Measuring accuracy of the models

Maximizing precision will minimize false-positive errors. The intuition for precision is that it is not concerned with false negatives and it minimizes false positives. On the other hand, maximizing recall will minimize the false-negative errors. The intuition for recall is that it is not concerned with false positives and it minimizes false negatives.

F-measure

F-Measure or F-Score provides a way to combine both precision and recall into a single measure that captures both properties, giving each the same weighting.

This is the harmonic mean of the two fractions – precision and recall. The F-measure balances the precision and recall. The result is a value between 0.0 for the worst F-measure and 1.0 for a perfect F-measure.

In some cases, we might be interested in an F-measure with more attention put on precision, such as when false positives are more important to minimize, but false negatives are still important. In other cases, we might be interested in an F-measure with more attention put on recall, such as when false negatives are more important to minimize, but false positives are still important.

Fbeta-measure

The Fbeta-measure is a generalization of the F-measure in the sense that it adds a configuration parameter called beta, in other words, an abstraction of the F-measure where the balance of precision and recall in the calculation of the harmonic mean is controlled by a coefficient called beta.

A default beta value is 1.0, which is the same as the F-measure. A smaller beta value than 1.0, such as 0.5, gives more weight to precision and less to recall, whereas a larger beta value than 1.0, such as 2.0, gives less weight to precision and more weight to recall in the calculation of the score.

The F0.5-measure is an example of the Fbeta-measure with a beta value of 0.5.

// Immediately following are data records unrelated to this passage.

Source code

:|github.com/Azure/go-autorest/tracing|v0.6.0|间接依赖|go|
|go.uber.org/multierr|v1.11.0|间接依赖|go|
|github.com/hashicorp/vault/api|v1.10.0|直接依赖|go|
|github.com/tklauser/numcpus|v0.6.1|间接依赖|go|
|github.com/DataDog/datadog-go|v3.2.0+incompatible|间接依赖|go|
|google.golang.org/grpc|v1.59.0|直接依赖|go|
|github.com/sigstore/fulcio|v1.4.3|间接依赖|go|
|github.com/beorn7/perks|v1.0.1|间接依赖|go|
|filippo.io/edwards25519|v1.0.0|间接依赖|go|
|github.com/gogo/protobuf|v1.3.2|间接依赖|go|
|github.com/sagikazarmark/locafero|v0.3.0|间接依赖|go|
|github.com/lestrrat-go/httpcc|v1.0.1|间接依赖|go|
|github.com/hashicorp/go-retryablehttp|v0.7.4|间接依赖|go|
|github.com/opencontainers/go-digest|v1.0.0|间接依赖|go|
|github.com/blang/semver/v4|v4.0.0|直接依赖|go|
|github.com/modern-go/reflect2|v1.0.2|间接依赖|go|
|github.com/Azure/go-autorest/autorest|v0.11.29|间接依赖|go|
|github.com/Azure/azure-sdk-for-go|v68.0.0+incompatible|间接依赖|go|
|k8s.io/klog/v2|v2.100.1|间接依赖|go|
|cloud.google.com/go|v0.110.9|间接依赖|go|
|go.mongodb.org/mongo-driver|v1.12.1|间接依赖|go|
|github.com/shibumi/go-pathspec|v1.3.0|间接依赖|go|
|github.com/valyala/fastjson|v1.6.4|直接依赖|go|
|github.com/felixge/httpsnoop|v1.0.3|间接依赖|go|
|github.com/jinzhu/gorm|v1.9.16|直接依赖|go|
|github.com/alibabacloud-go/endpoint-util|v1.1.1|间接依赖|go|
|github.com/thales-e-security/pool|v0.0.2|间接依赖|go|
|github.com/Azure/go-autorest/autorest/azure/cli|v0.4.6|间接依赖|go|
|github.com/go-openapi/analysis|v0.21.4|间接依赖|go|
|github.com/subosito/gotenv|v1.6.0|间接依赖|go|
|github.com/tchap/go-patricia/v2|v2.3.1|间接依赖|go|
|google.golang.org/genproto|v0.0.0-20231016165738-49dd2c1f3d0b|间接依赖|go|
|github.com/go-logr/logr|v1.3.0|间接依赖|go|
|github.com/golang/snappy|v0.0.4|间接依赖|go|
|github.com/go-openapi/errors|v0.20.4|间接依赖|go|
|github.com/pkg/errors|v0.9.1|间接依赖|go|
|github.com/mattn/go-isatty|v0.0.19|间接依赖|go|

It has the effect of raising the importance of precision and lowering the importance of recall.

If maximizing precision minimizes false positives, and maximizing recall minimizes false negatives, then the F0.5-measure puts more attention on minimizing false positives than minimizing false negatives.

Our models

All our models run through these formulas and are constantly reviewed to make sure output is optimal. All of our models meet or exceed the following criteria:

The average precision of all predicted categories is greater than or equal to 0.8.
Each individual category has a precision that is greater than or equal to 0.6.
Each model is optimized with a beta equal to 0.5 in FBeta (precision is roughly twice as important as recall).

As new categories are evaluated, we ensure that the above criteria are strictly adhered to ensure that the quality of our predictions remain consistent across all models and all categories within each model.